**Work to complete**
Looking at the listing below, retype exactly the lines starting at the one containing "fx_px: 2903" and ending at the one containing "exposure_s: 1/138", both included, and nothing else.
######
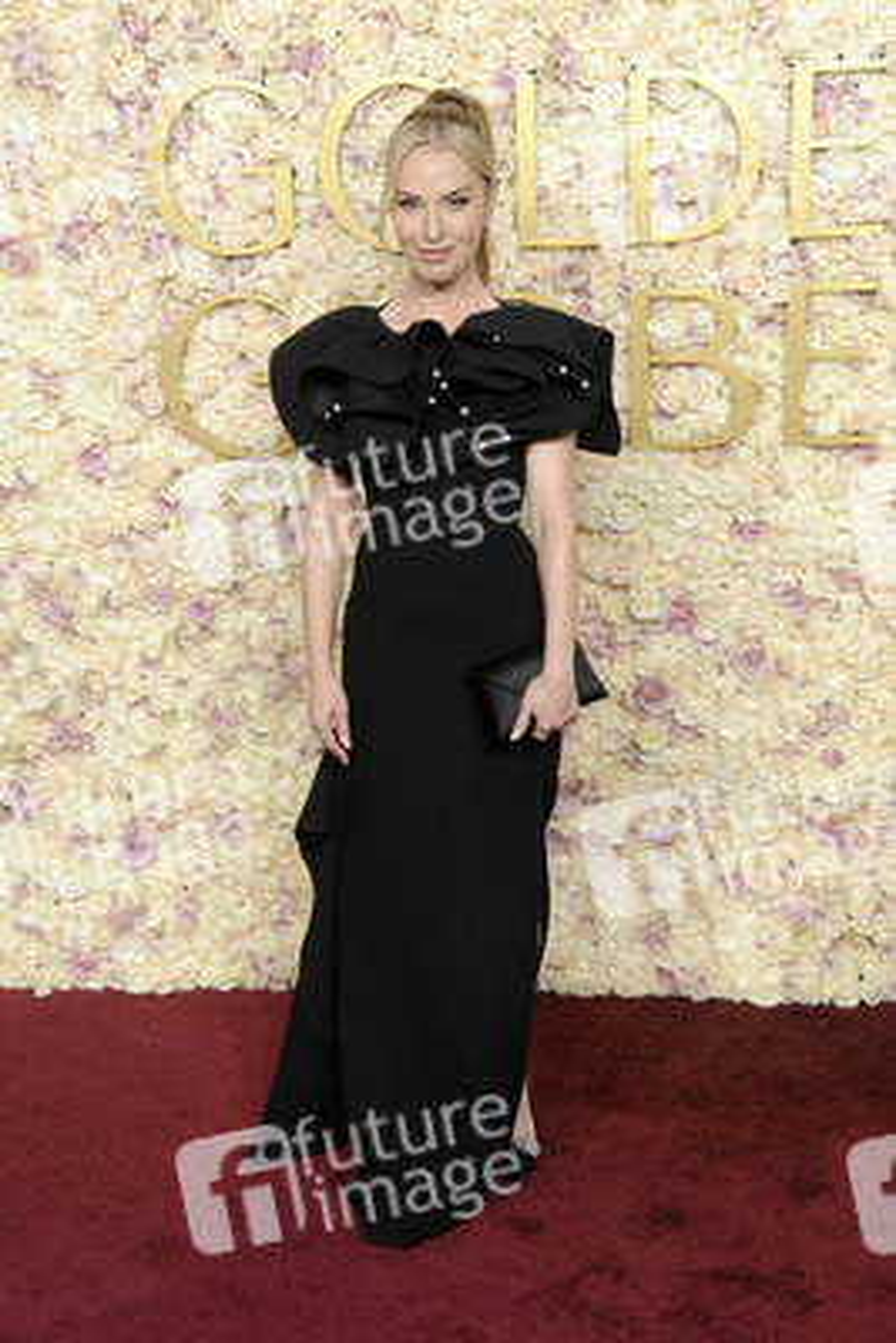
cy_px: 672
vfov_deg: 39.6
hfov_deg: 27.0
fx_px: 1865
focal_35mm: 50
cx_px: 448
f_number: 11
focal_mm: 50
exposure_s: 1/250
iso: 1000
######
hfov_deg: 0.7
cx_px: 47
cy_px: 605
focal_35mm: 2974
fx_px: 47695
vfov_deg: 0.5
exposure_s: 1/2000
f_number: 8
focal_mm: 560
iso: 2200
######
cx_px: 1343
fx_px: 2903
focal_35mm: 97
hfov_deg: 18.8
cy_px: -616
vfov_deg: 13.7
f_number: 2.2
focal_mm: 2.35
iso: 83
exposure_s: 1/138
######
**Exercise solution**
fx_px: 2903
focal_35mm: 97
hfov_deg: 18.8
cy_px: -616
vfov_deg: 13.7
f_number: 2.2
focal_mm: 2.35
iso: 83
exposure_s: 1/138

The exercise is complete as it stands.